**TASK DESCRIPTION:** Look through the data below and return each line where "направлении" appears.

**WORKING DATA:**
•••••
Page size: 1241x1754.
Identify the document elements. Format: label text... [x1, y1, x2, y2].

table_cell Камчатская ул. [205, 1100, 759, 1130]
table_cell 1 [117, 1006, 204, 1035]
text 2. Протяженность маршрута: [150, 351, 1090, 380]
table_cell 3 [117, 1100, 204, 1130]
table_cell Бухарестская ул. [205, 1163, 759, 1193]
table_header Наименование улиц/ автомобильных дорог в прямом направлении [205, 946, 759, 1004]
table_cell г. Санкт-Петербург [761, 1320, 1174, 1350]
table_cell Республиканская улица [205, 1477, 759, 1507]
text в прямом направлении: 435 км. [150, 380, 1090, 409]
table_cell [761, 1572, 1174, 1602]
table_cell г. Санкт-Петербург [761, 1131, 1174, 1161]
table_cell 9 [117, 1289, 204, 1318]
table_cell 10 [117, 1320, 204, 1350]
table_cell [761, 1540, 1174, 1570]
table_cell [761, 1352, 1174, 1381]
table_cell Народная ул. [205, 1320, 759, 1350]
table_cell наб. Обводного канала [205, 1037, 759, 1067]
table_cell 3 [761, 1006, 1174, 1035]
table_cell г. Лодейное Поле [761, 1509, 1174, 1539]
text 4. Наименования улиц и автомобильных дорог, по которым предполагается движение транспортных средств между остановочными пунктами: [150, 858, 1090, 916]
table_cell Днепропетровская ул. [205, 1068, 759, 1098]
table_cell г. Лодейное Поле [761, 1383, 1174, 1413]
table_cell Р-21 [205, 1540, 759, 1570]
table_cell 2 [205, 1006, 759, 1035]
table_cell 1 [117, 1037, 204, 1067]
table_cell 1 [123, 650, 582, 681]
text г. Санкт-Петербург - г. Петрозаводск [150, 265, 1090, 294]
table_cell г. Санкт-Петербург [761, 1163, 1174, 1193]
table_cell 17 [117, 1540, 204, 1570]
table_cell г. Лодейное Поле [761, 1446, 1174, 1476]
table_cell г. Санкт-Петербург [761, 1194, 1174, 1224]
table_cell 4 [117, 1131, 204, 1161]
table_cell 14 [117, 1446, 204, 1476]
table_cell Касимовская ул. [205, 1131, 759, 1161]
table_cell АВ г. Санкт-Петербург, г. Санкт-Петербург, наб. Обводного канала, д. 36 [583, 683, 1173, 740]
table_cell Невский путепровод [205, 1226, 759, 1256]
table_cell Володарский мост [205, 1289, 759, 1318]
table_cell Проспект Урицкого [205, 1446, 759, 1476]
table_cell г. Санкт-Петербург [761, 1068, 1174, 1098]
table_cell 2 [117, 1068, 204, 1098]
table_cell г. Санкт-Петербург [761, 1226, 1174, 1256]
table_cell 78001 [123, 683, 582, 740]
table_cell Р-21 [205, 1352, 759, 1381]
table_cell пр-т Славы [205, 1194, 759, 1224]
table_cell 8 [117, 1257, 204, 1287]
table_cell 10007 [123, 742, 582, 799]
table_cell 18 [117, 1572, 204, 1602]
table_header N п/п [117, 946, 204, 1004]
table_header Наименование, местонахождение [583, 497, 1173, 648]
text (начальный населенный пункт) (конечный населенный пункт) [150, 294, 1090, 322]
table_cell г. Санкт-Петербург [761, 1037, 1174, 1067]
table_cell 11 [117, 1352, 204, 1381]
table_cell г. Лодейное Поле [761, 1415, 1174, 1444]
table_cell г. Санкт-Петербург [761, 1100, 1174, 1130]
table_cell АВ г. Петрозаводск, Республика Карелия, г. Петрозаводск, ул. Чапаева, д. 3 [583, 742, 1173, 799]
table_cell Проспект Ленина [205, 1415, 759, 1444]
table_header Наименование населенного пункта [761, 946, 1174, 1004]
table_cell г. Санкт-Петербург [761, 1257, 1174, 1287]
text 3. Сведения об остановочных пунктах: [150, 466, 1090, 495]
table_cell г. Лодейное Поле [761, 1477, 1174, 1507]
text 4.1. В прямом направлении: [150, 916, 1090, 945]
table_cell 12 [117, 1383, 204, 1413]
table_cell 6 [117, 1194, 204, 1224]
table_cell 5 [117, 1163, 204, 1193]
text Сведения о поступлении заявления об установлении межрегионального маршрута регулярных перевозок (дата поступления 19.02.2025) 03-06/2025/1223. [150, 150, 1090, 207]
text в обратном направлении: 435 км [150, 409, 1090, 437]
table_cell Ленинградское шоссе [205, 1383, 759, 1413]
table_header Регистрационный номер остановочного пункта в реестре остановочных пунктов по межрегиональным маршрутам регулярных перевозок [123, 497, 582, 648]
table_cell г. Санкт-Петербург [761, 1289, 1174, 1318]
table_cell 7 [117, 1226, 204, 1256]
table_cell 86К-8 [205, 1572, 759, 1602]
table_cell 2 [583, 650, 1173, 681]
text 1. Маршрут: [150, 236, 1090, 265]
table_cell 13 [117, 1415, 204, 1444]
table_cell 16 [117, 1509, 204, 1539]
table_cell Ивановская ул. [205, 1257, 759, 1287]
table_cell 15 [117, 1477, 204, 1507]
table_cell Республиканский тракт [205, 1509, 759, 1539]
•••••
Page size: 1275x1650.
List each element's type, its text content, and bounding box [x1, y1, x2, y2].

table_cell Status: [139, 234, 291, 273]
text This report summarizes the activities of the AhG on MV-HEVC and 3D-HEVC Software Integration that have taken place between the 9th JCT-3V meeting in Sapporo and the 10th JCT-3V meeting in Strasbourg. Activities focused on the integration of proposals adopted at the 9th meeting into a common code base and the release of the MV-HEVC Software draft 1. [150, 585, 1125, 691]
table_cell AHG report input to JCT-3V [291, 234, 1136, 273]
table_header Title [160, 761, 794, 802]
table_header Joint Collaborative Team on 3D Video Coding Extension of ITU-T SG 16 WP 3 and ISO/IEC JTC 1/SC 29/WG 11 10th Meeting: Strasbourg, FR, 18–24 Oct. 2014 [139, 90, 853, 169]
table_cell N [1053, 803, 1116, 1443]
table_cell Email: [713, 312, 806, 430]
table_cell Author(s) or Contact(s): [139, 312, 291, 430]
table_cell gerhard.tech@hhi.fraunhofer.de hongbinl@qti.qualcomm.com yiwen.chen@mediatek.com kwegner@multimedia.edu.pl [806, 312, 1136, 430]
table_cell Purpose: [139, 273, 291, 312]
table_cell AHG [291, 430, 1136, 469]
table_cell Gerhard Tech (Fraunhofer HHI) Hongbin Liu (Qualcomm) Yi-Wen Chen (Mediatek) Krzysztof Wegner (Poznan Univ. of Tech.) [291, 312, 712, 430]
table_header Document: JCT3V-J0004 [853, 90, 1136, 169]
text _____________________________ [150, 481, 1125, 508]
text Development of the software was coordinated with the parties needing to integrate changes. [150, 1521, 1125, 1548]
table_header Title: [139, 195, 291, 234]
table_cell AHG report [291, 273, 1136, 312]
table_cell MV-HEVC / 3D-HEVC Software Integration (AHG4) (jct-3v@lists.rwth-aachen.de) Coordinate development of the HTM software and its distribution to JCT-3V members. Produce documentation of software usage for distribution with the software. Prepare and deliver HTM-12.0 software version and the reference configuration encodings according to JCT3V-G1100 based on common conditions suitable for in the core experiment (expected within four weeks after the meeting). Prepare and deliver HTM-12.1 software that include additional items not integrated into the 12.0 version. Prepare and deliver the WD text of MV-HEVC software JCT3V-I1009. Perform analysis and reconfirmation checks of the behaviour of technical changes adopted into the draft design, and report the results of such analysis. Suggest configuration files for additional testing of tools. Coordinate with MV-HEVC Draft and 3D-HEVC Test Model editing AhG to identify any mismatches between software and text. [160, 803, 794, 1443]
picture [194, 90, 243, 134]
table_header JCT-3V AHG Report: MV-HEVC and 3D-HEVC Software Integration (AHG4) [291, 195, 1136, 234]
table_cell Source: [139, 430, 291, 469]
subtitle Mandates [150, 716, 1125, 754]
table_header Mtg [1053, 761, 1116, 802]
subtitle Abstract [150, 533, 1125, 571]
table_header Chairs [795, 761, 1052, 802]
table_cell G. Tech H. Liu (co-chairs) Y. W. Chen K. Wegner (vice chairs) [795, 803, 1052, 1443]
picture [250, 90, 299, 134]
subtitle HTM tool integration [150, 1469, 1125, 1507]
•••••
**SOLUTION:**
table_header Наименование улиц/ автомобильных дорог в прямом направлении [205, 946, 759, 1004]
text в прямом направлении: 435 км. [150, 380, 1090, 409]
text 4.1. В прямом направлении: [150, 916, 1090, 945]
text в обратном направлении: 435 км [150, 409, 1090, 437]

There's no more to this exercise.